## Problem to work on
Copy every record exactly, and keep the pictures out.

## Records for the exercise
Content starts

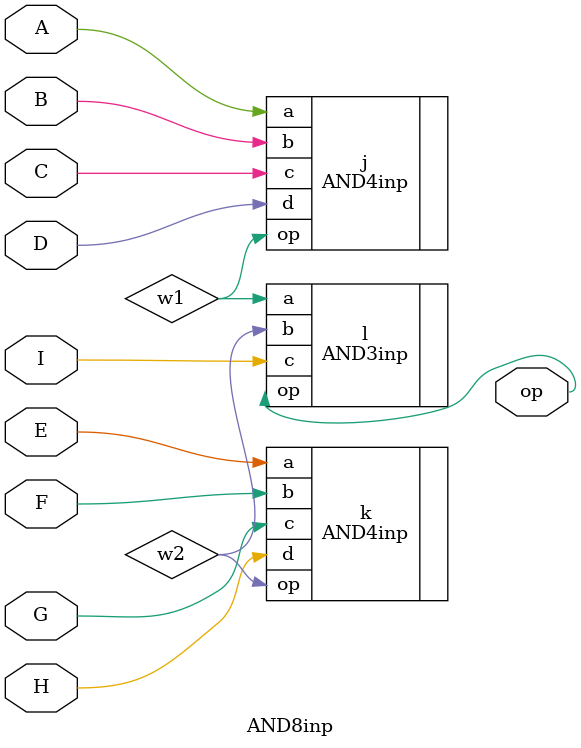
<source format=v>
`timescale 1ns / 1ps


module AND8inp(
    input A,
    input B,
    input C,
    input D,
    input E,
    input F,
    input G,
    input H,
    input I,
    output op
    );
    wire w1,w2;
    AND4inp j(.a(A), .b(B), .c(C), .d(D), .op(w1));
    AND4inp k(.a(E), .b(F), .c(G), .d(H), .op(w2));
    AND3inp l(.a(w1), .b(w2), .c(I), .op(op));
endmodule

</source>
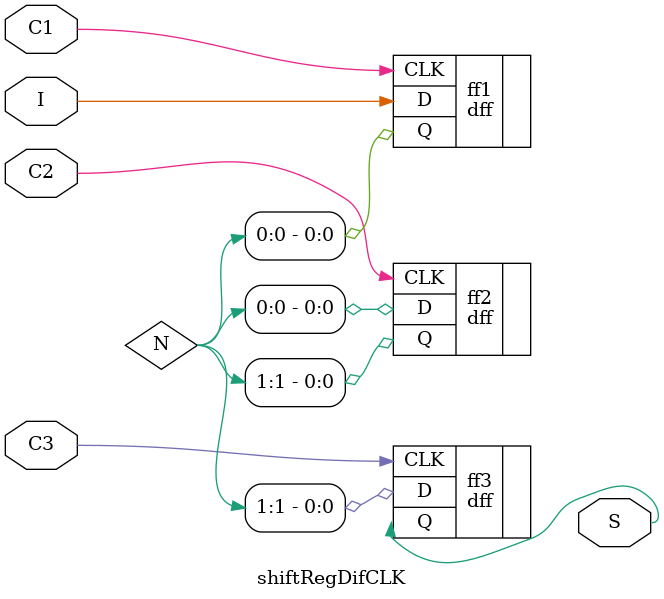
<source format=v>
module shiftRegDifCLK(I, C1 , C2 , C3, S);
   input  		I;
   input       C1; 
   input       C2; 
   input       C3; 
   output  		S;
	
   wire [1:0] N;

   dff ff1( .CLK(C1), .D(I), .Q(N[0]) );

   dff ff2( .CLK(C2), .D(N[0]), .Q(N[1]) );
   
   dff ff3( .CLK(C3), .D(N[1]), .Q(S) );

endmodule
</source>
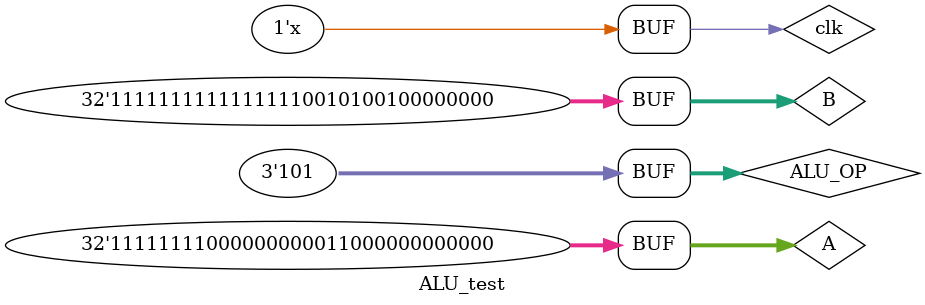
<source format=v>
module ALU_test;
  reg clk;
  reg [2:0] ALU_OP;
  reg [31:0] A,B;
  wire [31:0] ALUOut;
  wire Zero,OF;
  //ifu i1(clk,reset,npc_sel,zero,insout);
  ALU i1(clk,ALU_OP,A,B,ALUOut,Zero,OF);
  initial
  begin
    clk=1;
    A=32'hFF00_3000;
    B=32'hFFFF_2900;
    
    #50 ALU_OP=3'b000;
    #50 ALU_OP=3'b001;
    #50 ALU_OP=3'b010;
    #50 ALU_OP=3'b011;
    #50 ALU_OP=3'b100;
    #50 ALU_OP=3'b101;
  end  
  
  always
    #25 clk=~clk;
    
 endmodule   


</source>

Content ends

## Task result
<source format=v>
`timescale 1ns / 1ps


module AND8inp(
    input A,
    input B,
    input C,
    input D,
    input E,
    input F,
    input G,
    input H,
    input I,
    output op
    );
    wire w1,w2;
    AND4inp j(.a(A), .b(B), .c(C), .d(D), .op(w1));
    AND4inp k(.a(E), .b(F), .c(G), .d(H), .op(w2));
    AND3inp l(.a(w1), .b(w2), .c(I), .op(op));
endmodule

</source>
<source format=v>
module shiftRegDifCLK(I, C1 , C2 , C3, S);
   input  		I;
   input       C1; 
   input       C2; 
   input       C3; 
   output  		S;
	
   wire [1:0] N;

   dff ff1( .CLK(C1), .D(I), .Q(N[0]) );

   dff ff2( .CLK(C2), .D(N[0]), .Q(N[1]) );
   
   dff ff3( .CLK(C3), .D(N[1]), .Q(S) );

endmodule
</source>
<source format=v>
module ALU_test;
  reg clk;
  reg [2:0] ALU_OP;
  reg [31:0] A,B;
  wire [31:0] ALUOut;
  wire Zero,OF;
  //ifu i1(clk,reset,npc_sel,zero,insout);
  ALU i1(clk,ALU_OP,A,B,ALUOut,Zero,OF);
  initial
  begin
    clk=1;
    A=32'hFF00_3000;
    B=32'hFFFF_2900;
    
    #50 ALU_OP=3'b000;
    #50 ALU_OP=3'b001;
    #50 ALU_OP=3'b010;
    #50 ALU_OP=3'b011;
    #50 ALU_OP=3'b100;
    #50 ALU_OP=3'b101;
  end  
  
  always
    #25 clk=~clk;
    
 endmodule   


</source>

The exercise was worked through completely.